政略夫婦の愛滾る情夜~冷徹御曹司は独占欲に火を灯す~

 お昼休み。窓際にある会議用のミニテーブルに移動して、西園寺ビルを見つめながら菓子パンを齧っていると、隣に咲子さんがやってきた。

「ちょっとちょっと聞いた?紗空ちゃん。御曹司帰国するらしいわよ」

「御曹司?」

「ほら、ここの創業者一族の御曹司、須王燎さん。十月からここで勤務らしいわ」

「へえ、そうなんですか」

「ねえ紗空ちゃん、須王燎さんってどんな人? やっぱり目立ってたの?」

 うかつな話はしたくないけれど、咲子さんは口が堅い。余計な噂話はしないと信頼できる。

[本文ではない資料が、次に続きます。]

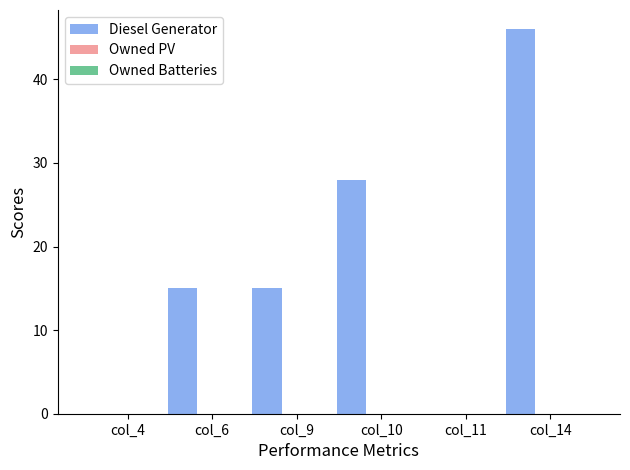

What is the maximum value shown in the chart?

46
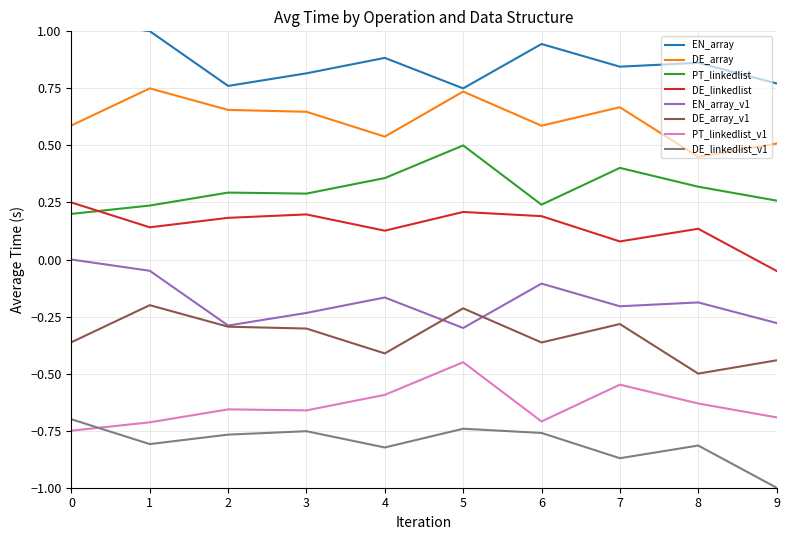

How many interior local valleys does the DE_linkedlist series have?

3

 目を細め「ここだけの話ですよ」と念を押してから小声で答えた。

「まず、とてつもないイケメンです」

「それは知ってるわよ写真で見たもの。切れ長の瞳、高い鼻梁、180センチと背も高くて足も長い九等身。空手黒帯、現在ニューヨークでガンガン実績を出している。それ以外でお願い」

 素晴らしい情報量に圧倒される。空手黒帯は私も知らなかった。

「えーっと」

 須王燎。彼は私が青扇学園に入学した時、三年生だった。